Limitations & Future Work

  • ERG alone is slightly inferior to SAG* on the FID metric; combining with APG is necessary to achieve optimal results.
  • The hyperparameter space is large (\(\alpha\), \(\gamma\), \(\tau\), \(K\), and kickoff threshold \(\kappa\)), necessitating grid search.
  • Integration with non-constant weighting schedules (e.g., time-dependent CFG schedules) has not been explored.
  • Experiments are conducted solely on flow matching architectures; traditional DDPM/DDIM samplers have not been evaluated.
  • The selection of which layers to apply I-ERG to must be determined empirically.
  • SEG (Hong, 2024): Achieves energy-smoothed guidance via Gaussian-blurred attention, but is limited to U-Net and requires 3 NFE.
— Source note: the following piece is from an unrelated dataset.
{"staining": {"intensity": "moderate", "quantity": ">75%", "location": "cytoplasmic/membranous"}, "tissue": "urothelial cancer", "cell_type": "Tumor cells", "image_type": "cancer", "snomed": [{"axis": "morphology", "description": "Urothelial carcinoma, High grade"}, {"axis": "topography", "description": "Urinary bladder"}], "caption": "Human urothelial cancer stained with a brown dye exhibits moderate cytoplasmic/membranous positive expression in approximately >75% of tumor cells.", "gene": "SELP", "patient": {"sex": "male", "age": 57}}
  • AutoGuidance (Karras et al., 2024): Uses a weak model for contrast, but requires an additional model and increased memory.
  • APG (Sadat et al., 2025): Addresses oversaturation via projected guidance; complementary to ERG.
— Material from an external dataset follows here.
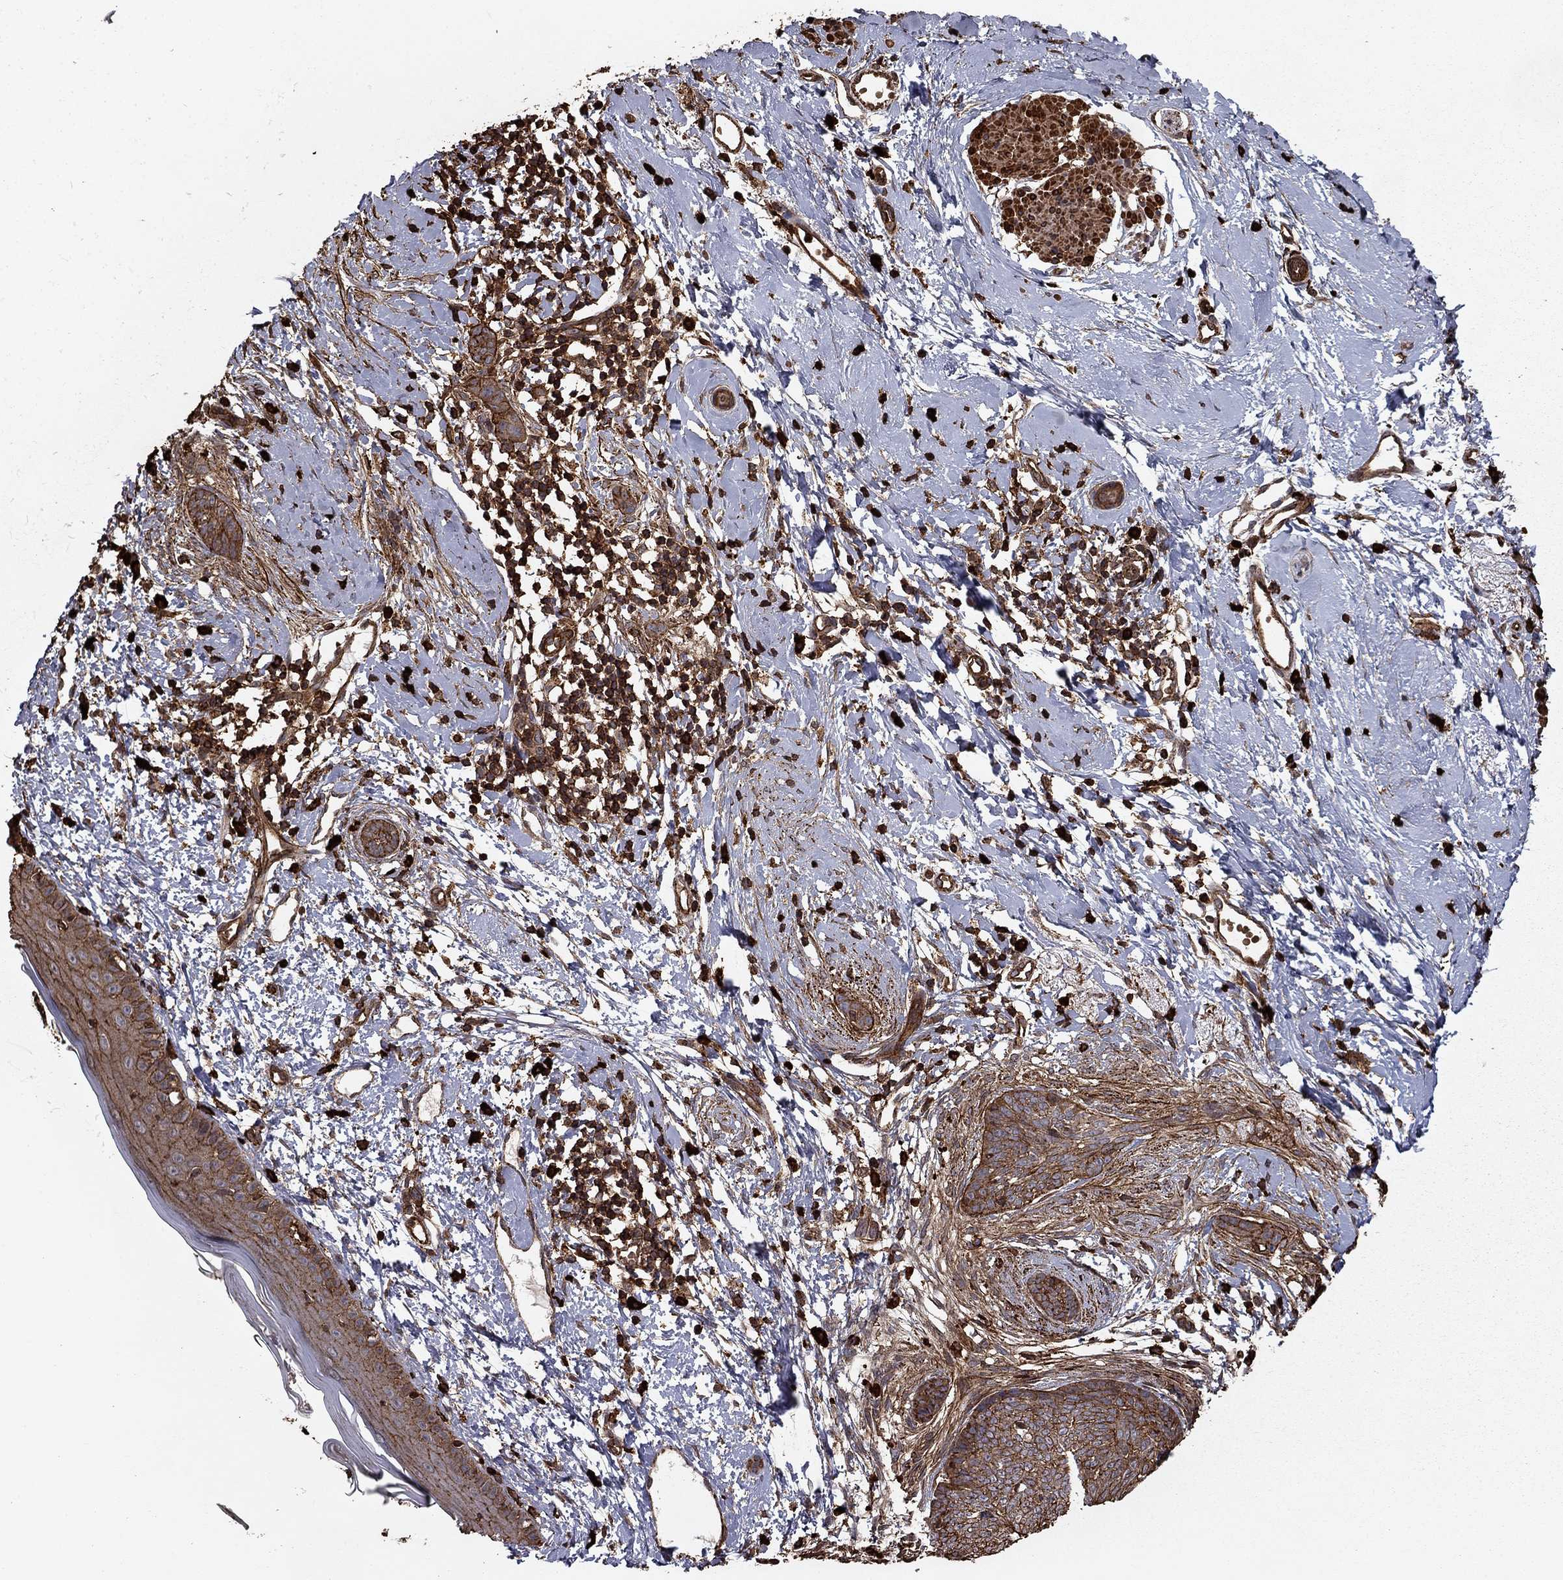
{"staining": {"intensity": "moderate", "quantity": ">75%", "location": "cytoplasmic/membranous"}, "tissue": "skin cancer", "cell_type": "Tumor cells", "image_type": "cancer", "snomed": [{"axis": "morphology", "description": "Basal cell carcinoma"}, {"axis": "topography", "description": "Skin"}], "caption": "An image of skin basal cell carcinoma stained for a protein displays moderate cytoplasmic/membranous brown staining in tumor cells.", "gene": "HABP4", "patient": {"sex": "female", "age": 65}}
  • CADS (Sadat et al., 2024): Increases diversity through condition noise injection; can be stacked with ERG.
  • Insight: The energy interpretation of attention mechanisms may serve as a theoretical tool for a broader range of inference-time intervention methods.

Rating

  • Novelty: 4/5 — Attention manipulation from a Hopfield energy perspective offers a theoretically novel approach to guidance.
  • Value: 5/5 — Purely inference-time, zero training overhead, plug-and-play.
  • Experimental Thoroughness: 4/5 — Multi-task and multi-ablation evaluation, though limited to the authors' own model.
  • Writing Quality: 4/5 — Well-structured with complete theoretical derivations.